Erziehung und Jugendstrafrecht

  • Die jugendstrafrechtlichen Sanktionen sollen erzieherisch wirken und Grenzen setzen.
  • In einem erzieherisch ausgerichteten Verfahren konfrontieren wir die Jugendlichen mit ihren Straftaten, deren Folgen und Tragweite; wir veranlassen sie, sich mit ihrem Verhalten auseinander zu setzen.
  • Durch die jugendstrafrechtlichen Sanktionen sowie durch individuelle Förderung und Beratung während des gesamten Verfahrens wollen wir die Jugendlichen in ihren Fähigkeiten soweit stärken, dass sie sozial integriert und deliktfrei leben können.
  • Wir achten und schützen die Rechte und Würde jedes Einzelnen.

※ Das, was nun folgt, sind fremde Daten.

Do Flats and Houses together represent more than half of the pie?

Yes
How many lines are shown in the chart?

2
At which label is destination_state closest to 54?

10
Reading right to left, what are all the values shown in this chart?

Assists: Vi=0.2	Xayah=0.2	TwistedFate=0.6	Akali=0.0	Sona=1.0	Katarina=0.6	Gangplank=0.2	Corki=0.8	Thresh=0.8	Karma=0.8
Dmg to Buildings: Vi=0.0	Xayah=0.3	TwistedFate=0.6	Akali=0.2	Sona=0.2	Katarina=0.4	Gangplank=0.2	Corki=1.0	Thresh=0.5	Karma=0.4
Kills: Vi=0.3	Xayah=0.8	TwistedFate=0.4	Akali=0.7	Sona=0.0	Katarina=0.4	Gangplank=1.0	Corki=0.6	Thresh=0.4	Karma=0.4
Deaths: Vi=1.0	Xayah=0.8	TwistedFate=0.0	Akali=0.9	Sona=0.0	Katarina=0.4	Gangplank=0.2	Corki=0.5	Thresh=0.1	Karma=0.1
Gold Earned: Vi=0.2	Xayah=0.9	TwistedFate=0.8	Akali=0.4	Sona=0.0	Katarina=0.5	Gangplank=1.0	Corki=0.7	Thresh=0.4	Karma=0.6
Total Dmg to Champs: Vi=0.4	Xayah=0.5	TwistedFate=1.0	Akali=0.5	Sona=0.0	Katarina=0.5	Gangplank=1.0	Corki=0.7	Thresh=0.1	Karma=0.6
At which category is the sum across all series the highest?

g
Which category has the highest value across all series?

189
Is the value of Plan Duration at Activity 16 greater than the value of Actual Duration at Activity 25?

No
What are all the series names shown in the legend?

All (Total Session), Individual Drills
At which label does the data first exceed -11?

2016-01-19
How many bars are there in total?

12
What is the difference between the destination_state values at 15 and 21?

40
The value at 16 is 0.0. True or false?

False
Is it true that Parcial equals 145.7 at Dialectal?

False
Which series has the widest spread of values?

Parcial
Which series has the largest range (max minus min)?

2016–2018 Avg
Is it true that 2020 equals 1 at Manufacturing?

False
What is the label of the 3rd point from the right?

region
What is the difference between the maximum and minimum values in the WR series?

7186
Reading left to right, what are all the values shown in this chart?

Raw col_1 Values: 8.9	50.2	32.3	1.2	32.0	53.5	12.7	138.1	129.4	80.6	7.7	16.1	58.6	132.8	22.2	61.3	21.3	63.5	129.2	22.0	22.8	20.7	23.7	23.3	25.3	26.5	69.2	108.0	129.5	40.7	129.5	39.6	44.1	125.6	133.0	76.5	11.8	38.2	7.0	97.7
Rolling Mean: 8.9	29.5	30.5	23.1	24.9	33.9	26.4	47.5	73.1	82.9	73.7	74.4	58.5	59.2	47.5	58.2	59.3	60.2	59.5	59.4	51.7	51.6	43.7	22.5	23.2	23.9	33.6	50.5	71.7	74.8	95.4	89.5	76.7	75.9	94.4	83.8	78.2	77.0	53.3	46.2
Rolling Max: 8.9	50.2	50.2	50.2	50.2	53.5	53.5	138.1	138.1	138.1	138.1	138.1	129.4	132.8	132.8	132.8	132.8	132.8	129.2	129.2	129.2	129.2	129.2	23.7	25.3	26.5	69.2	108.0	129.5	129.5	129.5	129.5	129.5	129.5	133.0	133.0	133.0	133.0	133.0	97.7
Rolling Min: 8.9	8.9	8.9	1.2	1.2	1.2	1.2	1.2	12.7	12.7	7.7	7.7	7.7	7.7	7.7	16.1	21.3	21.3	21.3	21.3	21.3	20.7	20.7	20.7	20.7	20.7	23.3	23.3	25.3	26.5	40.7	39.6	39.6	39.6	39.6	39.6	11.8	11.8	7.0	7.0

Leistungs- und wirkungsorientierte Justizbehörde

  • Wir orientieren uns in unserem beruflichen Denken und Handeln am Gesamtauftrag der Zürcher Jugendstrafrechtspflege.
  • In der Strafuntersuchung erarbeiten wir rasch, effizient und differenziert die Entscheidungsgrundlagen für den Abschluss des Verfahrens. Im Vollzug stellen wir die Wirksamkeit in den Vordergrund unseres Handelns.
  • Die jugendstrafrechtliche Arbeit bedingt das Zusammenwirken zwischen JugendanwältInnen und SozialarbeiterInnen Tür an Tür – von Anfang an und umfassend. Sie bedarf ebenso der Unterstützung durch leistungsstarke SekretariatsmitarbeiterInnen, die den Auftrag der Jugendstrafrechtspflege kompetent mittragen.

Zusammenarbeit

  • Väter und Mütter beziehen wir konstruktiv in unsere Arbeit ein; wir unterstützen und stärken sie in ihrer erzieherischen Aufgabe. Wo nötig arbeiten wir mit weiteren Personen aus dem Umfeld der Jugendlichen zusammen.
  • Aussenstehende Fachleute setzen wir punktuell und fallweise ein. Von Personen und Institutionen, die wir mit dem Massnahmevollzug beauftragen, erwarten wir ein Arbeiten nach pädagogisch und therapeutisch anerkannten Grundsätzen sowie eine zielgerichtete Leistung und Wirkung. Diese überprüfen wir regelmässig. Wir gewährleisten die notwendige Unterstützung.
  • Die Zusammenarbeit mit Polizei, Untersuchungs- und Gerichtsbehörden sowie weiteren Stellen gestalten wir zielgerichtet und wirkungsvoll.

Kommunikation

Wir kommunizieren klar, verständlich und sachlich - und achtsam.

Führung

  • Der Leitende Oberjugendanwalt schafft eine transparente Führungsstruktur und ist für das Erarbeiten und Durchsetzen der Führungsgrundsätze verantwortlich.
  • Alle Vorgesetzten führen – ermöglicht durch eigenmotivierte, selbstgesteuerte und fachlich kompetente MitarbeiterInnen – ergebnisorientiert.
  • Sie fördern ihre MitarbeiterInnen durch fachliche und persönliche Fort- und Weiterbildung sowie durch den beruflichen Erfahrungsaustausch in deren Fähigkeiten zu effizientem und effektivem Handeln.
  • Unser Arbeitsklima ist von gegenseitigem Respekt und von Toleranz geprägt; wir lassen Konflikte nicht anstehen.